Anche a Terni non si può proprio dire che soffi aria pulita, infatti le emissioni di biossido di azoto si attestano sulla media annuale di 31,7 μg/mc (27° posto), la media del numero di giorni di superamento dei limiti dell’ozono è di 22 μg/mc (45° posto) e il PM10 è a 29,8 μg/mc (39° posto).

Altro dato negativo è la disperzione della rete idrica al 31% per Perugia (53° posto) e addirittura 51% (92°posto) per Terni.

Questi in sintesi i risultati della XVI edizione di Ecosistema Urbano di Legambiente, rapporto annuale realizzato con la collaborazione scientifica di Ambiente Italia e il contributo editoriale de Il Sole 24 ore per i due capoluoghi umbri.

“In rapporto a molti altri capoluoghi di provincia italiani la posizione delle due maggiori città umbre è oggettivamente buona, ma i nodi critici rimangono sostanzialmente gli stessi  – è il commento di Alessandra Paciotto, presidente di Legambiente Umbria – anzi, sono diventati ormai le malattie croniche di queste due città a dimostrazione che a differenza di altre città che hanno scalato la classifica come Pordenone che dal 37° posto dello scorso anno sale addirittura al 8° posto o Ferrara che dal 36° dello scorso anno balza al 14°, Perugia e Terni sono rimaste negli anni pressochè immobili non essendo intervenute con coraggio e modernità per individuare possibili soluzioni”.

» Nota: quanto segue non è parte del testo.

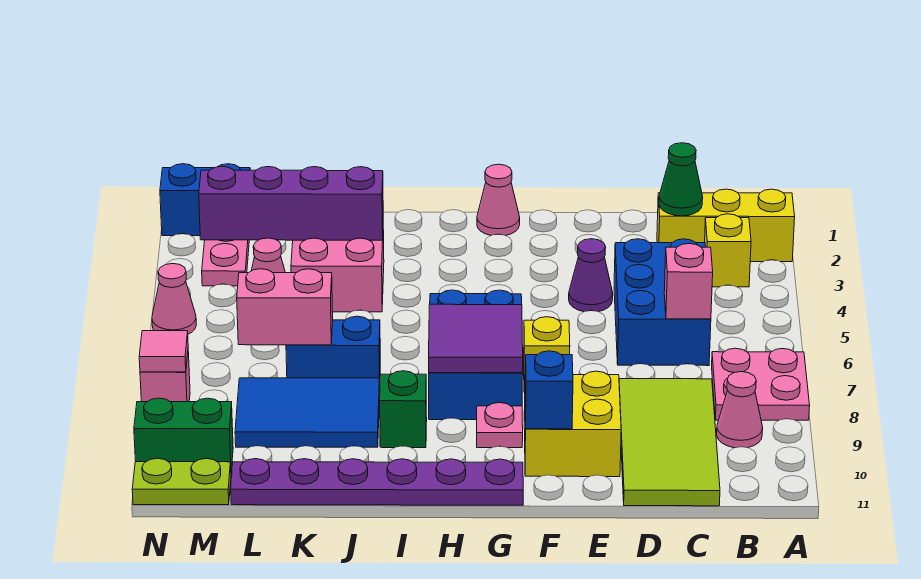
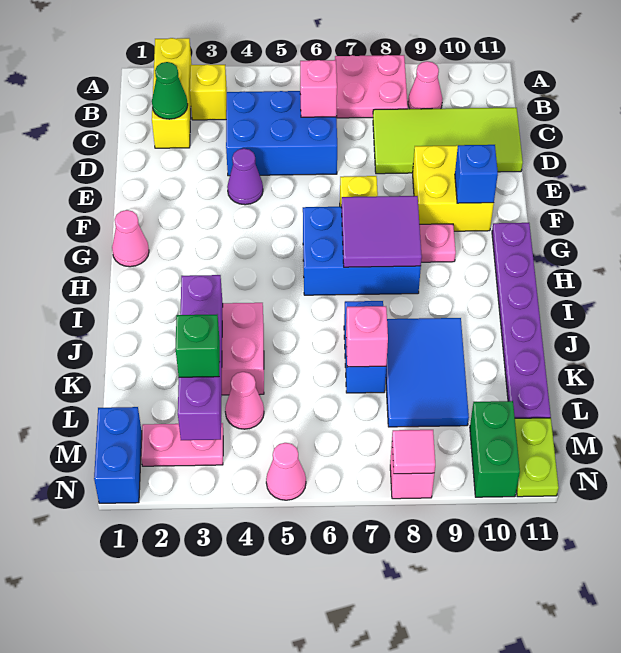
green 1x1 brick [380,371,427,448] -> green 1x1 brick moved to [176,315,220,377]
pink 1x2 brick [237,269,333,345] -> pink 1x1 brick [346,306,388,367]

“Migliorare l’ecosistema urbano vuol dire offrire un ambiente migliore agli abitanti e, nello stesso tempo, contribuire alla riduzione dei gas climalteranti che stanno facendo salire la temperatura del pianeta – continua la Paciotto – e se è vero che lo Stato investe pochissimo nelle infrastrutture per il trasporto pubblico urbano, questo non può diventare l’alibi per l’immobilismo delle città che oggi invece potrebbero rappresentare il fulcro del cambiamento, approntando da subito interventi sostanziosi quasi a costo zero. Dobbiamo guardare all’Europa. Il road pricing a Londra per esempio, con il pedaggio per le automobili in una vasta area del centro, ha ridotto il traffico del 21%, fatto salire del 6% il numero di passeggeri del trasporto pubblico e portato nelle casse comunali un introito di oltre 150 milioni di euro l’anno da reinvestire nella mobilità sostenibile. Barcellona ha puntato sulla rete su ferro e Parigi ha alleggerito il traffico puntando sul bike sharing, con decine di migliaia di biciclette a disposizione di cittadini e turisti in tutta la città”.